Getting funding to help combat these crises, however, is a “cumbersome” process in need of serious renovation, writes Climate Home. What is required, said Wangdi, is a “whole-society approach that incorporates climate action and sustainable development at the national and local level.” Last September, the 47 countries of the LDC committed to achieving “climate-resilient development pathways by 2030 and net zero emissions by 2050, providing they received the necessary support.” Full implementation of such climate action would require US$97 billion immediately from donor countries, and up to US$500 billion by 2050. Currently, LDCs receive about 0.6% of that funding.
Also being revealed in the pandemic fallout: a lack of resiliency in global food systems. Climate Home reports that small-hold farmers in India and Bangladesh are reeling from being hit by major cyclones right on the tail of the first wave of COVID-19—and with markets locked down, the farmers are unable to sell even what crops survived.

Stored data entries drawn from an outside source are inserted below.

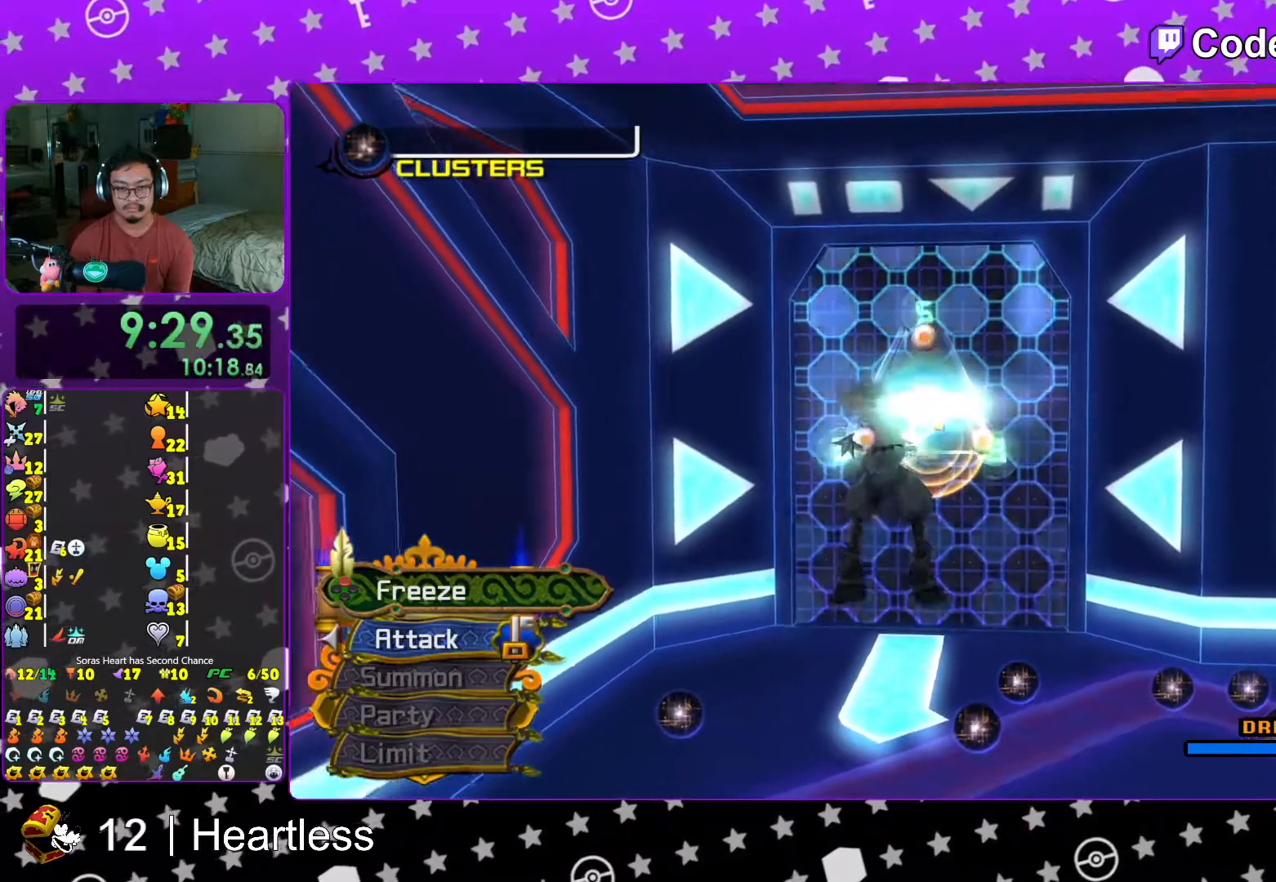
{"buttons": [], "left_stick": "up", "right_stick": "center", "events": []}
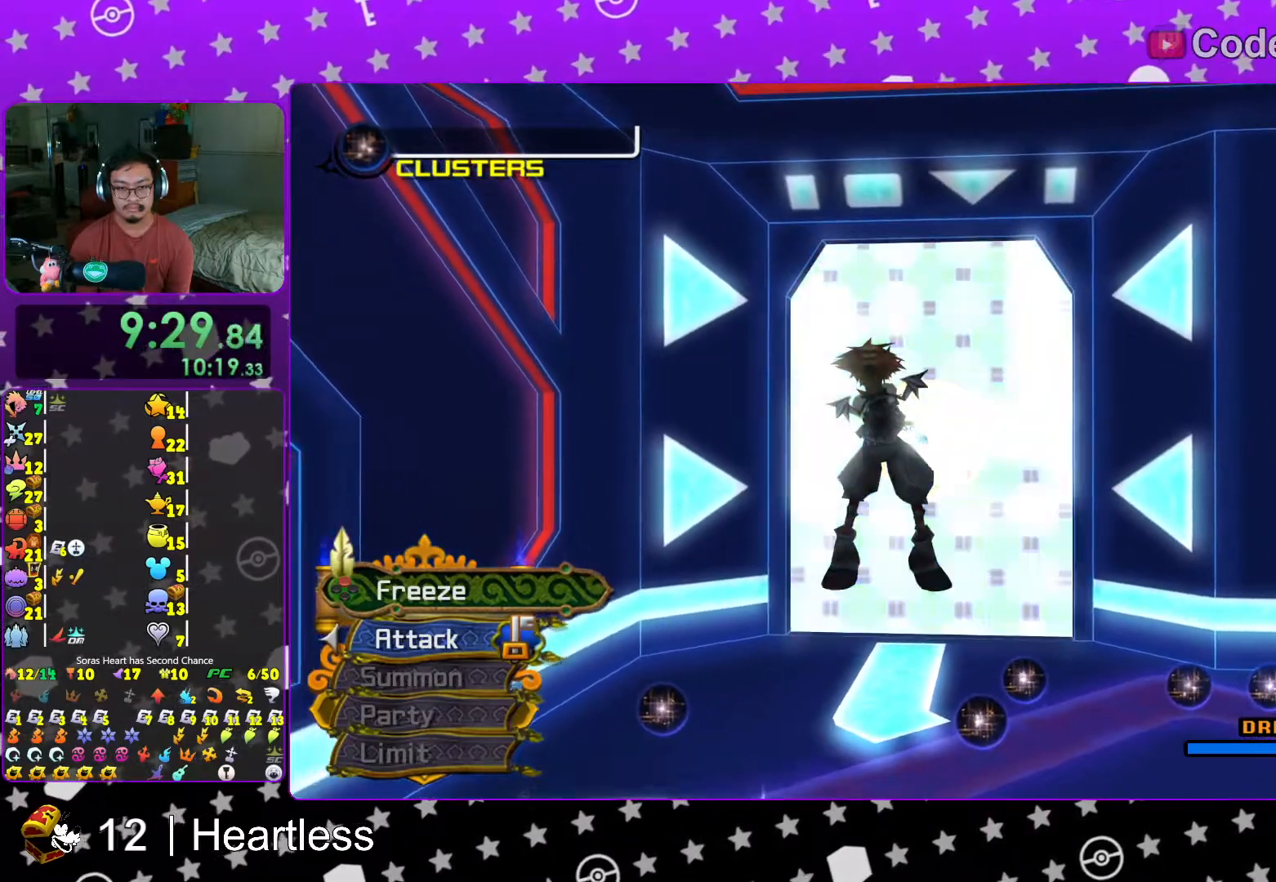
{"buttons": ["Y"], "left_stick": "up", "right_stick": "center", "events": [[167, "B", "down"], [317, "B", "up"], [333, "Y", "down"]]}
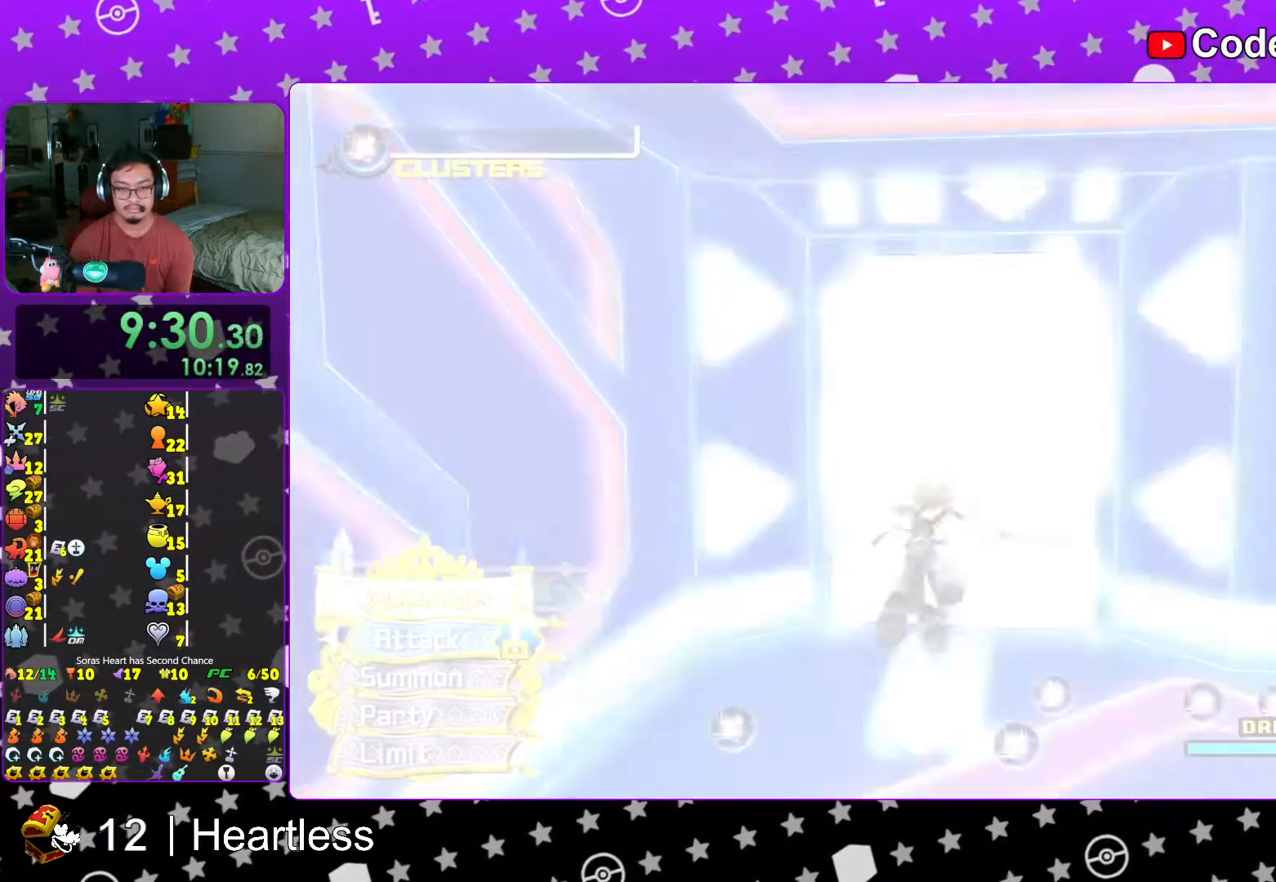
{"buttons": ["Y"], "left_stick": "up-left", "right_stick": "center", "events": [[467, "left_stick", "up-left"]]}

“Food is being wasted, as vegetables and grains are rotting unharvested in fields, livestock are being killed and buried, and milk is being thrown away,” writes Teresa Anderson, climate policy coordinator for ActionAid International. Facing bankruptcy, many farmers cannot afford the seeds to plant for next season. That’s leading to a vicious feedback loop in which agribusiness operations gobble up remaining smallholders as they fail, thereby “concentrating yet more wealth and land in fewer hands, and increasing the food system’s contribution and vulnerability to climate change.”
Together, these factors are leading us toward a global hunger crisis. To avoid famines of “biblical proportions,” countries must “seize this moment to fix our broken food system,” writes Anderson. That means moving away from “big, industrialized agribusiness” toward “agroecological practices that work with nature instead of against it, that are sustainable and climate resilient, and that safeguard the livelihoods of the people who grow our food.”
Short-term solutions include income support for farmers, cash and food transfers, school meals, and “public procurement policies that support smallholder farmers.” In the long term, however, larger reform is needed.
“COVID-19 has witnessed a growing trend of smallholders selling directly to local customers, as people realize that short supply chains are less likely to be interrupted,” writes Anderson. “This approach can help food systems be more resilient to pandemics and better for the climate, while enabling farmers and local economies to thrive.”